Wiley’s comprehensive 677-page anthology of social, called Social for Dummies says it is 9 digital marketing books in one. It covers content marketing and Facebook, Twitter, Google+, Pinterest, Snapchat, Instagram, and LinkedIn platforms in detail. They also touch on the tier-2 platforms: Spotify, Tumblr, Vimeo, Periscope.

Chapter 5 covers paid advertising on Facebook, Twitter, LinkedIn, and Pinterest. The last 100 pages or so is dedicated to social media tracking and analytics.

The book has graphic labels down the margins of every page for Tips, Warnings, and Remember. Every chapter section includes summary bullet lists. Like Digital Marketing for Dummies, this book shows the extra care a traditional publisher makes to transform text into a text book. This is recommended for full-time social media marketers.
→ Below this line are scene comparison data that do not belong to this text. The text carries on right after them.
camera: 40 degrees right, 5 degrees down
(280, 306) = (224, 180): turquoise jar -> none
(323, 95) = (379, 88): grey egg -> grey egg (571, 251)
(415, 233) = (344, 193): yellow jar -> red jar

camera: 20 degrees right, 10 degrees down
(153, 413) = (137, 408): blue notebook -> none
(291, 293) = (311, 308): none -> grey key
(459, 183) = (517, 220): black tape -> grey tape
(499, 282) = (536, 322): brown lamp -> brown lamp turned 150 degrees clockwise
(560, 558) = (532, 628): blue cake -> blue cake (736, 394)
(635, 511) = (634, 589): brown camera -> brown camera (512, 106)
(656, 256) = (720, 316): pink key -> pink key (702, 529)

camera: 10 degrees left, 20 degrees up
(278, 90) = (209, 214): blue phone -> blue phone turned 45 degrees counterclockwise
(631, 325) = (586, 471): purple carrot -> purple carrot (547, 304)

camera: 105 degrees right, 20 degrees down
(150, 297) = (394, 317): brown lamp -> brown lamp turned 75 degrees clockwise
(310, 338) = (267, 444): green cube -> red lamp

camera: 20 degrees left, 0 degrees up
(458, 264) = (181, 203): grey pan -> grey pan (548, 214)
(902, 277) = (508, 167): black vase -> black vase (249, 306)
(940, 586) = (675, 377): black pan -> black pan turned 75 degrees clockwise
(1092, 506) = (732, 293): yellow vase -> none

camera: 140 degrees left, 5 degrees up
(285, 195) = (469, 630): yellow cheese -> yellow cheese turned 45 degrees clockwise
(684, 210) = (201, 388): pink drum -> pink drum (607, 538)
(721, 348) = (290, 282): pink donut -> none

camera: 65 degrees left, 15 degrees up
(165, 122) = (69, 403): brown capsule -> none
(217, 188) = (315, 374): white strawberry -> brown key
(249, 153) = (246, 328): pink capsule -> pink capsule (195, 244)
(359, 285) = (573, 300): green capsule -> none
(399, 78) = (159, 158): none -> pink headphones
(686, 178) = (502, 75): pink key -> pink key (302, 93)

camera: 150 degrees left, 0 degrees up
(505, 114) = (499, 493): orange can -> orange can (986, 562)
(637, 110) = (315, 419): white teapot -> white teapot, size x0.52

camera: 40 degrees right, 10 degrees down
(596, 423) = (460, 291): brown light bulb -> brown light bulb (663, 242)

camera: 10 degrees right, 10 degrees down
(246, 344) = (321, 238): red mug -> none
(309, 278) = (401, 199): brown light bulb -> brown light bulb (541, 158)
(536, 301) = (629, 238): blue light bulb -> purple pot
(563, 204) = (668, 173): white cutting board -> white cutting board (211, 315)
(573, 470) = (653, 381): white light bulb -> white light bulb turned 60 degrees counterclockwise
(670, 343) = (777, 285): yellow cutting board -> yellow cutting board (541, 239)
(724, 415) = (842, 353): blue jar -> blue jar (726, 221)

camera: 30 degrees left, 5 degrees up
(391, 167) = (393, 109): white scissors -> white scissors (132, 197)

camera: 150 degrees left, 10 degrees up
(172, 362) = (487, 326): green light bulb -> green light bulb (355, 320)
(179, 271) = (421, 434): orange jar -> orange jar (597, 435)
Read a Twitter case study white paper.

 

9. The Webinar Way: The Single Most Effective Way to Promote Your Services, Drive Leads & Sell a Ton of Product

By Sherri Rose, 2012

4.9 rating on Amazon, #626 in web marketing

You can tell from the title that the authors are major evangelists for the webinar channel. The book is structured on their alliterative 7 pillars: Perspective, Plan, Promote, Present, Power Position, Pitch, and Partner. These make a good webinar framework, especially the Pitch or offer point.

Learn the surefire method for successful webinars in this checklist.

After doing more than 30 webinars for BrightEdge, my top tips are:

  1. Use webinar for mid-funnel new and to engage existing customers
  2. Scrub your list for accuracy and to improve deliverability
  3. Integrate your registration with your CRM and your CRM with your email system
  4. Invite your list 3 times to the event
  5. Make sure your salespeople invite their warm prospects to the event
  6. Ask questions and use polls, ask them if they would like follow up from you
  7. Make a very clear call to action before the 30 minute mark of the event
  8. Make sure your salespeople follow up with both attendees and non-attendees

After reviewing all these digital marketing books, I again recommend Wiley’s Digital Marketing for Dummies for all beginners and early intermediate practitioners and any of the other digital marketing books on the list for intermediate to advanced marketers.